● **Selected excerpt**:
↓↓↓
# best fixed pin sight for 3d



## williejr (Jul 28, 2008)

*sword 3rd plane micro*

Sword by far.... pins is the only way to go and the sword has to be the best sight i have used.... durable and so easy to fine toon..... and the customer server is unhurd of...:thumbs_up


----------



## Kadob62 (May 1, 2009)

*fixed pin sights*

Spot Hogg

Hogg-IT .010 pins


----------



## Fordwrench (Mar 5, 2009)

i have a spott hogg hoggit and a sword 3rd plane micro. the sword works better for me. any bow shooting 300 fps gets the pins on the hoggit bunched up. you can also get the sword with a few .019 pins and .010 pins for the longer shots. i ordered all green pins and i love it.


----------



## Brian_C82 (Aug 11, 2009)

Kadob62 said:


> Spot Hogg
> 
> Hogg-IT .010 pins


Do you use a lens?


----------



## Kadob62 (May 1, 2009)

*Hogg IT*



Brian_C82 said:


> Do you use a lens?[/QUO
> 
> I have used lens in the Hogg It, a 2X. I have three sets of the Hogg it sights, they are very well made and can be ordered with pin size and color configuration of you're choice. As far as pin gaps go, the tournaments we shoot have a 280fps speed limit, i shot 5yrd pin gaps, no problem.
> 
> Great sights, check them out before making you're choice


----------



## Eagle Custom (Jul 19, 2009)

sword apex is dollar for dollar the best the standard sword for about 130.00 comes with all the goodys . Spot hogg is good but will cost alot more for sight with less goodys.


----------



## cmgo06 (Feb 3, 2008)

*Go with SWORD*

I would put my money on sword..... I have tried out all out there......
Yea there is some really good ones for sure. But here is why i have one for each bow now, both for 3-d and spots. 
Starters... 
-It is very light weight so no extra foward weight up top. 
- Ease of use, yea it may be nice to have a knob to moved up and down your pins as with others but once you get sighted in there is no need to move it... extra parts now.
- There is zero pin gap, I have noticed it makes a difference as with most out there this is had to get. 
- takes a beating. I shot 3-d and being outdoors there is things getting in your way at times.
- verstility of movement on the slider... if this model is choosen
- can be orderd with mult pin set up's
- great price for what it really is 
- Good light collection 
- You have the ability to put a lens in it later if move of class is desired. 
I could go on but you got to look it over yourself..... all around it is a hard sight to beat for the money.. there are various models out there I have two -- apex 3rd plan micro -- now I wont need nothing else .....
And thats what I got to say about that ....... :teeth:


----------



## mjgonehunting (Mar 5, 2007)

I agree with the concensus above SWORD RULES !
I have 3 abd really love them!


----------



## lojo (Mar 13, 2009)

Kadob62 said:


> Spot Hogg
> 
> Hogg-IT .010 pins


Ditto!


----------



## SteveID (May 6, 2008)
↑↑↑
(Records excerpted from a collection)
↓↓↓
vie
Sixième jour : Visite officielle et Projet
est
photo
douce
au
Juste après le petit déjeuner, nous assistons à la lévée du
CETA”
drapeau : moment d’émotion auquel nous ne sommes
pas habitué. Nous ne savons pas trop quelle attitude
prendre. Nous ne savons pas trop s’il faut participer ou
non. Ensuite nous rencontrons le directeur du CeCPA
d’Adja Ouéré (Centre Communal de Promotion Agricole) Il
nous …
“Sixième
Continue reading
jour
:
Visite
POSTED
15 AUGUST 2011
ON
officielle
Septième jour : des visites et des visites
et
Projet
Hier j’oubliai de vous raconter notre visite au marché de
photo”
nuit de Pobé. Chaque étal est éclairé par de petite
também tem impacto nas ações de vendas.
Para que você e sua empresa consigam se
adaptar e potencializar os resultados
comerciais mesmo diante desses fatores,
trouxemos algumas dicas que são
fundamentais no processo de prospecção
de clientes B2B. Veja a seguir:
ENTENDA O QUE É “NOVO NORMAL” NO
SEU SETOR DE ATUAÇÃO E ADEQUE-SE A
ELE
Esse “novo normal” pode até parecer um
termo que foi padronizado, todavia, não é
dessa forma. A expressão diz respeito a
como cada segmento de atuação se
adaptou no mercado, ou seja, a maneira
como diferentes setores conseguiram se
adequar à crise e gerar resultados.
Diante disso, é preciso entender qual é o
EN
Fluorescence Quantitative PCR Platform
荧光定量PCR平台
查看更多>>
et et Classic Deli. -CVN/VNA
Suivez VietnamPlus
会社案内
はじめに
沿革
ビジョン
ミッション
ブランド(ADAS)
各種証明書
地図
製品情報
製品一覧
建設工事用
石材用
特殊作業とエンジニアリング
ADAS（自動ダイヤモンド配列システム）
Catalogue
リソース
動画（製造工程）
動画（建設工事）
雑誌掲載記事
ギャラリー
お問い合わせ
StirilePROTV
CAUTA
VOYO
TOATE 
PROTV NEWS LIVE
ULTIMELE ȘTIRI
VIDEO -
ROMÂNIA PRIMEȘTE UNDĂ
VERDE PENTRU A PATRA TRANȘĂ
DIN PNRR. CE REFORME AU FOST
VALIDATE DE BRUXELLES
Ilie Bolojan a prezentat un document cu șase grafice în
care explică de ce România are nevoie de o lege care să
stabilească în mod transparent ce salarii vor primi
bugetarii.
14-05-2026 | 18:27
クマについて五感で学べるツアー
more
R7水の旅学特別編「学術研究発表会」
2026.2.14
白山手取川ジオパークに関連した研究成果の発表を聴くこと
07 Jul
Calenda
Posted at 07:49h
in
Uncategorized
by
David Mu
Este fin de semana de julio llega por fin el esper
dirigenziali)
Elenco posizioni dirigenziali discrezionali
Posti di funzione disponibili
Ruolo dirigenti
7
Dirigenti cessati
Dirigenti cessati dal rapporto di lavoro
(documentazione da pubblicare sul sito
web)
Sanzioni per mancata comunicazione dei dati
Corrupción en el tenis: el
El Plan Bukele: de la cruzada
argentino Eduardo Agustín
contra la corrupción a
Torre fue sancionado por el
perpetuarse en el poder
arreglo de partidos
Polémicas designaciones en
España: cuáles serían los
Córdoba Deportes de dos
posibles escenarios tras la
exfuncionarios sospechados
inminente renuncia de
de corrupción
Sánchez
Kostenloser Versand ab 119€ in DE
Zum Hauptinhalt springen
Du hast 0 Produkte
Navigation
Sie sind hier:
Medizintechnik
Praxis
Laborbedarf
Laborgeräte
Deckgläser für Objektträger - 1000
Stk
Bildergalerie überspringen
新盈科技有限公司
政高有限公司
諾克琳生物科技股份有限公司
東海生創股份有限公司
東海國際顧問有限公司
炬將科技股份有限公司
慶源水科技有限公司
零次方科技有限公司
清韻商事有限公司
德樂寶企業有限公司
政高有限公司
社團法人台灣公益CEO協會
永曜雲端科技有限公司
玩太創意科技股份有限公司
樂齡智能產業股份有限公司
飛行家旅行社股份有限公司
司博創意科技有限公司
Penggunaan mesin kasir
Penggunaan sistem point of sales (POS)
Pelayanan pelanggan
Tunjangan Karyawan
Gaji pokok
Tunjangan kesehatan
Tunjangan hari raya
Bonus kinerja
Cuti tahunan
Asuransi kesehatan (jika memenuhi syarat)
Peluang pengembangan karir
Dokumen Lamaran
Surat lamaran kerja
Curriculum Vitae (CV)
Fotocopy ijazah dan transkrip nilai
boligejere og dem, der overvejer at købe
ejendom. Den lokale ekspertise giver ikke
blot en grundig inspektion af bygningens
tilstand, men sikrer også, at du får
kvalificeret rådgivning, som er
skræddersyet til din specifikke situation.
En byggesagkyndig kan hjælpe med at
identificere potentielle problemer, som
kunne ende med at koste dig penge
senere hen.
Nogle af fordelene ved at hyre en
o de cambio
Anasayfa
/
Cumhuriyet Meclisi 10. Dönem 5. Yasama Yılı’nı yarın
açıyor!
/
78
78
↑↑↑
● **Required work**:
- A) In the fixed pin sight thread, what color pins did Fordwrench order?
- B) Retype the fixed pin sight thread from "-It is very" to "nothing else .....".

● **Answer section**:
- A) All green pins.

- B)
-It is very light weight so no extra foward weight up top. 
- Ease of use, yea it may be nice to have a knob to moved up and down your pins as with others but once you get sighted in there is no need to move it... extra parts now.
- There is zero pin gap, I have noticed it makes a difference as with most out there this is had to get. 
- takes a beating. I shot 3-d and being outdoors there is things getting in your way at times.
- verstility of movement on the slider... if this model is choosen
- can be orderd with mult pin set up's
- great price for what it really is 
- Good light collection 
- You have the ability to put a lens in it later if move of class is desired. 
I could go on but you got to look it over yourself..... all around it is a hard sight to beat for the money.. there are various models out there I have two -- apex 3rd plan micro -- now I wont need nothing else .....